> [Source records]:
----------------------------------------

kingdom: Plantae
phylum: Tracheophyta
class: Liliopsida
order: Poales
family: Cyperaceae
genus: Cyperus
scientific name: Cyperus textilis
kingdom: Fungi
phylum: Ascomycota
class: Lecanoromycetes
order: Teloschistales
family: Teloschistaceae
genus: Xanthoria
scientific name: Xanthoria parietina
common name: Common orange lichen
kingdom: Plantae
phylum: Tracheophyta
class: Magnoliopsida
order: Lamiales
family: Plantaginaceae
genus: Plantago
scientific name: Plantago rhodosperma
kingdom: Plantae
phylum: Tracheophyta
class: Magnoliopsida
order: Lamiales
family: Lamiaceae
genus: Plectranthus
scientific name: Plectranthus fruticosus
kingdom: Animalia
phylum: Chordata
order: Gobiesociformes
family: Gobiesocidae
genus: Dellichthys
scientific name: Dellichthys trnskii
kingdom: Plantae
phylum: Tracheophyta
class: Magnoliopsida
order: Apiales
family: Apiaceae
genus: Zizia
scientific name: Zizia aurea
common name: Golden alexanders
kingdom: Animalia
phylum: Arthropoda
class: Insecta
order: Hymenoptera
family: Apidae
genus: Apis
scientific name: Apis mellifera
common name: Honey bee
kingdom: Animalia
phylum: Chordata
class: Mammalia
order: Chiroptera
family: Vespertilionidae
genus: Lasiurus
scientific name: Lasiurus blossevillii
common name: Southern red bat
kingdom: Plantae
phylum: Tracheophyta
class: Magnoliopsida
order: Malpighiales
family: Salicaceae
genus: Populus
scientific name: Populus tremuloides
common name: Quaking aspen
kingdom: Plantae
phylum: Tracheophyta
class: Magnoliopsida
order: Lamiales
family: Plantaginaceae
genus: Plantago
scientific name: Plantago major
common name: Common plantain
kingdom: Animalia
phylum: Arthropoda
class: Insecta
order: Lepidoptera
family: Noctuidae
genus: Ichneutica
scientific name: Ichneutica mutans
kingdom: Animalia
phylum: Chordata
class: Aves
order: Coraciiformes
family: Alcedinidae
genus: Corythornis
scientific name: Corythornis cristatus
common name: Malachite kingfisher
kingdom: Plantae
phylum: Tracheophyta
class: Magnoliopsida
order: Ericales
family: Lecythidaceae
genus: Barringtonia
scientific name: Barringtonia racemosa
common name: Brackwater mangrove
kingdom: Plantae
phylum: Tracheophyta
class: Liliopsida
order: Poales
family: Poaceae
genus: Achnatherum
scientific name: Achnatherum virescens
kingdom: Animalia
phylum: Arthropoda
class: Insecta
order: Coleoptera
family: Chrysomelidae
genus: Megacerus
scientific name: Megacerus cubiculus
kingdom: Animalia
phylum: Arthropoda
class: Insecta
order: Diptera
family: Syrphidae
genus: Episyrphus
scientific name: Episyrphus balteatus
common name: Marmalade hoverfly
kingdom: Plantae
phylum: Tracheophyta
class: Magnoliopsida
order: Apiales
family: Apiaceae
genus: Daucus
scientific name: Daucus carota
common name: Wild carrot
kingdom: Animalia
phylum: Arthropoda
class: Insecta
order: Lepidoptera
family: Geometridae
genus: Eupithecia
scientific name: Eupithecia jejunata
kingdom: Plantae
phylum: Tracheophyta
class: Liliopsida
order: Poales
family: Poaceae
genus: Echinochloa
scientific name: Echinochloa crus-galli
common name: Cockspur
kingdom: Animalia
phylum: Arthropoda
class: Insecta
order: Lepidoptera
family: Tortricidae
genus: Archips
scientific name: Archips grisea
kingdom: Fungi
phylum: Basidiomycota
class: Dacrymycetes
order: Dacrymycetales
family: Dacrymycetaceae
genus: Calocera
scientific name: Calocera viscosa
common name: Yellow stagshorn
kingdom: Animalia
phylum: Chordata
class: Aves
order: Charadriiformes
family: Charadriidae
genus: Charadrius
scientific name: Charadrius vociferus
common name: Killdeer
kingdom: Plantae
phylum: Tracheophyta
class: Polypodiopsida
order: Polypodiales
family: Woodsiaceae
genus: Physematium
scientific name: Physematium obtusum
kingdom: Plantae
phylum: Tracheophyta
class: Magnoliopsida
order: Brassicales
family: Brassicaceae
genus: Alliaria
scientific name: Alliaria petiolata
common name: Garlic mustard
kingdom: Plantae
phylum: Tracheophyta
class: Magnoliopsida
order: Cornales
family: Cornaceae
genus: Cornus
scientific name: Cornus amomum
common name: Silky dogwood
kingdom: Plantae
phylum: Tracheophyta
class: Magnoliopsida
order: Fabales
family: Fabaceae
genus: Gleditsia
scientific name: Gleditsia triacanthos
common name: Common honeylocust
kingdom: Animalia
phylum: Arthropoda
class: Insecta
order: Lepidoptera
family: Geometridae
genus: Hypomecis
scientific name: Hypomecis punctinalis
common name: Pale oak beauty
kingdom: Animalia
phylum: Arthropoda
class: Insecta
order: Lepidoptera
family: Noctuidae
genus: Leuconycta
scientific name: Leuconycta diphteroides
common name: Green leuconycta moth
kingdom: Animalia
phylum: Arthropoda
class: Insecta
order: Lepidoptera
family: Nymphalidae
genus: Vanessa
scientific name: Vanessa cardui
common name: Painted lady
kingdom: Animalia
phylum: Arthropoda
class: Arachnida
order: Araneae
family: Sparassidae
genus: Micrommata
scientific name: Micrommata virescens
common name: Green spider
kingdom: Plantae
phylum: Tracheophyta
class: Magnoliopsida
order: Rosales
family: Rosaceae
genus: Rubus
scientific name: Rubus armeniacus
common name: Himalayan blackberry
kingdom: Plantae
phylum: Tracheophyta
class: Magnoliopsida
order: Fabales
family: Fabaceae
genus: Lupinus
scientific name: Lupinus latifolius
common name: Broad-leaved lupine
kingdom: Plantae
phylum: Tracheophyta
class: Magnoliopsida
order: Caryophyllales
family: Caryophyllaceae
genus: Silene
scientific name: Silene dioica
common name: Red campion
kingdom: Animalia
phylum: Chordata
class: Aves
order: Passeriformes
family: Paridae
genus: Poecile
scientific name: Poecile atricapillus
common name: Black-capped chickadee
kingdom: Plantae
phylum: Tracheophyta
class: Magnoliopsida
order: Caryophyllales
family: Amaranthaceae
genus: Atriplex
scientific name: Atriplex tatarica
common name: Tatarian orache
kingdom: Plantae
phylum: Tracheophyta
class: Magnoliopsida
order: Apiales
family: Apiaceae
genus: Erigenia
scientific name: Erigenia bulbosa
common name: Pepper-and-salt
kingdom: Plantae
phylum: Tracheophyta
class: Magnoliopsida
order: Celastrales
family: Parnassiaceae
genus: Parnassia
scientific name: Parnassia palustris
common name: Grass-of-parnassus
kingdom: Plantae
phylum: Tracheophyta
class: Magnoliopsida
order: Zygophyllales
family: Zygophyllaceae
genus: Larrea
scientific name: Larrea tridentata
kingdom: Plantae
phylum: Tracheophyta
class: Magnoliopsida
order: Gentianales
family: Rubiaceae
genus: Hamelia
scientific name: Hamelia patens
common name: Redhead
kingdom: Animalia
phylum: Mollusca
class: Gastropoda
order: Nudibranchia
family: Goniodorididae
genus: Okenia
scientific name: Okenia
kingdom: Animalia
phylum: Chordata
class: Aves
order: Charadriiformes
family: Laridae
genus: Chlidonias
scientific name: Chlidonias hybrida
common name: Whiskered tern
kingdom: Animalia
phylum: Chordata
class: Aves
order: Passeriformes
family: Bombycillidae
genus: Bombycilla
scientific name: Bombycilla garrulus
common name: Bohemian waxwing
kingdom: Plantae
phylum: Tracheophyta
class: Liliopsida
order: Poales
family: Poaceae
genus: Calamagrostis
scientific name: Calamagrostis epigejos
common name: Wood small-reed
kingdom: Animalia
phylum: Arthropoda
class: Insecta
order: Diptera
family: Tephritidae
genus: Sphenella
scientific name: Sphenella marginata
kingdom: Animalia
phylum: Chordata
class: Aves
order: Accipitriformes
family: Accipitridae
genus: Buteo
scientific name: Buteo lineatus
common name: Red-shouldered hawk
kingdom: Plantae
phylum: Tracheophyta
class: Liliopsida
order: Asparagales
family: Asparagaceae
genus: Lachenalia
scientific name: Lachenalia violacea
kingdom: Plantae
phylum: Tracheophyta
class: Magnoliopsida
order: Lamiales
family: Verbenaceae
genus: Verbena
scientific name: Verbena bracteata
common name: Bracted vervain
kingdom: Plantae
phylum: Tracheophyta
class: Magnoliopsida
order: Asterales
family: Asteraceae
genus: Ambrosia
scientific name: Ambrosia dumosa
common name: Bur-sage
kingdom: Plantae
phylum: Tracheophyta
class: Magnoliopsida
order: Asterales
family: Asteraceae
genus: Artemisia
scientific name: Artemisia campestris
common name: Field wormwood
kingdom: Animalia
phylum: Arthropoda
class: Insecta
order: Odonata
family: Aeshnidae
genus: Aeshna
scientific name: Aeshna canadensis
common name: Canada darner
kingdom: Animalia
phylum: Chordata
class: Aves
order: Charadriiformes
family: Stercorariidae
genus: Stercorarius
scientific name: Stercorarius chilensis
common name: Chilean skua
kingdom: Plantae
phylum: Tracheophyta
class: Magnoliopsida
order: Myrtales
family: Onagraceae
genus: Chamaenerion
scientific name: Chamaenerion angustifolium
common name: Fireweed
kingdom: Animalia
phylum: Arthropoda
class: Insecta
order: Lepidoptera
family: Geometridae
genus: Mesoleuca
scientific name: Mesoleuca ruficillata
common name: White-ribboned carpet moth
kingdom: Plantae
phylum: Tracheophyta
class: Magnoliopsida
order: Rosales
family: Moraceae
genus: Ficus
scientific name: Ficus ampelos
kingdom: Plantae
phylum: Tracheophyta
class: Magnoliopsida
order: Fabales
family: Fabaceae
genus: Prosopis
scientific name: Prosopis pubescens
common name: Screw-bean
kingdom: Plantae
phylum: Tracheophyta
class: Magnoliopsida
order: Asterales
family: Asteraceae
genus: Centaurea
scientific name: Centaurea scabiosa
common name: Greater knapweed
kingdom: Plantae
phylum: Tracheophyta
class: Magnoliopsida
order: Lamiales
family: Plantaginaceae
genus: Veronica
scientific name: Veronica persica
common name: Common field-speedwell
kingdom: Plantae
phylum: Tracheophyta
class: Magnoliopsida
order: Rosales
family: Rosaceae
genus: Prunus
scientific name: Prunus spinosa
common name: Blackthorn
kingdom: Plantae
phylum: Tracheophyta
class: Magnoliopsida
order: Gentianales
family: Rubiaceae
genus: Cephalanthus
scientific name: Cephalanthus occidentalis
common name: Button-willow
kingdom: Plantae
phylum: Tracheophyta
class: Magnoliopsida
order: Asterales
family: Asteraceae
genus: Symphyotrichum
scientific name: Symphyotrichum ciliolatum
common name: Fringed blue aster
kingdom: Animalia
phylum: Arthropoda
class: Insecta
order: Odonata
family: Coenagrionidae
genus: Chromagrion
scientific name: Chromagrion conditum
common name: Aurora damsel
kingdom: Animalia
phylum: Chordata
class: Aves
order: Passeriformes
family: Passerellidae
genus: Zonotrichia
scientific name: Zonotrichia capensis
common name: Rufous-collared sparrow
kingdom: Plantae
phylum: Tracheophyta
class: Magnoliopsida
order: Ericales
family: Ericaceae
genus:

----------------------------------------

> [TASK DIRECTIONS]: Please rewrite only the stretch of entries from the line containing "genus: Corythornis" through the line containing "scientific name: Echinochloa crus-galli", replacing "phylum" with "division" and leaving everything else unchanged.

> [ANSWER]:
genus: Corythornis
scientific name: Corythornis cristatus
common name: Malachite kingfisher
kingdom: Plantae
division: Tracheophyta
class: Magnoliopsida
order: Ericales
family: Lecythidaceae
genus: Barringtonia
scientific name: Barringtonia racemosa
common name: Brackwater mangrove
kingdom: Plantae
division: Tracheophyta
class: Liliopsida
order: Poales
family: Poaceae
genus: Achnatherum
scientific name: Achnatherum virescens
kingdom: Animalia
division: Arthropoda
class: Insecta
order: Coleoptera
family: Chrysomelidae
genus: Megacerus
scientific name: Megacerus cubiculus
kingdom: Animalia
division: Arthropoda
class: Insecta
order: Diptera
family: Syrphidae
genus: Episyrphus
scientific name: Episyrphus balteatus
common name: Marmalade hoverfly
kingdom: Plantae
division: Tracheophyta
class: Magnoliopsida
order: Apiales
family: Apiaceae
genus: Daucus
scientific name: Daucus carota
common name: Wild carrot
kingdom: Animalia
division: Arthropoda
class: Insecta
order: Lepidoptera
family: Geometridae
genus: Eupithecia
scientific name: Eupithecia jejunata
kingdom: Plantae
division: Tracheophyta
class: Liliopsida
order: Poales
family: Poaceae
genus: Echinochloa
scientific name: Echinochloa crus-galli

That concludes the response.